**Problem details:** Can you reproduce the data below, replacing "War Thunder" with "World of Tanks" and leaving everything else unchanged?

*** Data provided

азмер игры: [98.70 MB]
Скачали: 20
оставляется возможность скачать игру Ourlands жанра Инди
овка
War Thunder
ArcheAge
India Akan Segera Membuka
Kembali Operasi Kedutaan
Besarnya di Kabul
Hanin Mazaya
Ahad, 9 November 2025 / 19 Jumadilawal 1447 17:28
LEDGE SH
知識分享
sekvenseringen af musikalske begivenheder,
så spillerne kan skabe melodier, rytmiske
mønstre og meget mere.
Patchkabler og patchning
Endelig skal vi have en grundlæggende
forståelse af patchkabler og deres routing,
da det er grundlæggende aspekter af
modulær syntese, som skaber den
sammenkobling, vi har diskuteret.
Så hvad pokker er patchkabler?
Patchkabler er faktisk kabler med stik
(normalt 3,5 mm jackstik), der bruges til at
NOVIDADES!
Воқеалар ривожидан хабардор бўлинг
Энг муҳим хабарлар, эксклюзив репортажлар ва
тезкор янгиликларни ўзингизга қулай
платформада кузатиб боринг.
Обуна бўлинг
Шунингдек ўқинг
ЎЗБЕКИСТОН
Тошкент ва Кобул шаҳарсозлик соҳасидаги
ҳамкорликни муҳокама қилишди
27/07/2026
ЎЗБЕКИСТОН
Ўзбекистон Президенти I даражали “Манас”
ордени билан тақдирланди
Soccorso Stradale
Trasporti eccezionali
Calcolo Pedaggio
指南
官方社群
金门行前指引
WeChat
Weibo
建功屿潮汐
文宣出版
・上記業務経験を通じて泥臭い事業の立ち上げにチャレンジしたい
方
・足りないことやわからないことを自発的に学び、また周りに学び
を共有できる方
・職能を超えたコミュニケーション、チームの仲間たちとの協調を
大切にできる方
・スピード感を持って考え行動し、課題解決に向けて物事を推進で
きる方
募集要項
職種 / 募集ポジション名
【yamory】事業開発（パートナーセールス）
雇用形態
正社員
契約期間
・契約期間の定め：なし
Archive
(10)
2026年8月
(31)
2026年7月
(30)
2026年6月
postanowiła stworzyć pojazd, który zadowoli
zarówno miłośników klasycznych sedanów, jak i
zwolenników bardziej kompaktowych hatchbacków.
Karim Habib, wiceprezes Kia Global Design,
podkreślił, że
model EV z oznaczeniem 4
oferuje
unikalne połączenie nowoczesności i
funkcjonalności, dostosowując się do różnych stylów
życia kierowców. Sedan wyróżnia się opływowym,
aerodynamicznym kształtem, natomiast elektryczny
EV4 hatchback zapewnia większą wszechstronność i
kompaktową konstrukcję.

******

**Your response:**
азмер игры: [98.70 MB]
Скачали: 20
оставляется возможность скачать игру Ourlands жанра Инди
овка
World of Tanks
ArcheAge
India Akan Segera Membuka
Kembali Operasi Kedutaan
Besarnya di Kabul
Hanin Mazaya
Ahad, 9 November 2025 / 19 Jumadilawal 1447 17:28
LEDGE SH
知識分享
sekvenseringen af musikalske begivenheder,
så spillerne kan skabe melodier, rytmiske
mønstre og meget mere.
Patchkabler og patchning
Endelig skal vi have en grundlæggende
forståelse af patchkabler og deres routing,
da det er grundlæggende aspekter af
modulær syntese, som skaber den
sammenkobling, vi har diskuteret.
Så hvad pokker er patchkabler?
Patchkabler er faktisk kabler med stik
(normalt 3,5 mm jackstik), der bruges til at
NOVIDADES!
Воқеалар ривожидан хабардор бўлинг
Энг муҳим хабарлар, эксклюзив репортажлар ва
тезкор янгиликларни ўзингизга қулай
платформада кузатиб боринг.
Обуна бўлинг
Шунингдек ўқинг
ЎЗБЕКИСТОН
Тошкент ва Кобул шаҳарсозлик соҳасидаги
ҳамкорликни муҳокама қилишди
27/07/2026
ЎЗБЕКИСТОН
Ўзбекистон Президенти I даражали “Манас”
ордени билан тақдирланди
Soccorso Stradale
Trasporti eccezionali
Calcolo Pedaggio
指南
官方社群
金门行前指引
WeChat
Weibo
建功屿潮汐
文宣出版
・上記業務経験を通じて泥臭い事業の立ち上げにチャレンジしたい
方
・足りないことやわからないことを自発的に学び、また周りに学び
を共有できる方
・職能を超えたコミュニケーション、チームの仲間たちとの協調を
大切にできる方
・スピード感を持って考え行動し、課題解決に向けて物事を推進で
きる方
募集要項
職種 / 募集ポジション名
【yamory】事業開発（パートナーセールス）
雇用形態
正社員
契約期間
・契約期間の定め：なし
Archive
(10)
2026年8月
(31)
2026年7月
(30)
2026年6月
postanowiła stworzyć pojazd, który zadowoli
zarówno miłośników klasycznych sedanów, jak i
zwolenników bardziej kompaktowych hatchbacków.
Karim Habib, wiceprezes Kia Global Design,
podkreślił, że
model EV z oznaczeniem 4
oferuje
unikalne połączenie nowoczesności i
funkcjonalności, dostosowując się do różnych stylów
życia kierowców. Sedan wyróżnia się opływowym,
aerodynamicznym kształtem, natomiast elektryczny
EV4 hatchback zapewnia większą wszechstronność i
kompaktową konstrukcję.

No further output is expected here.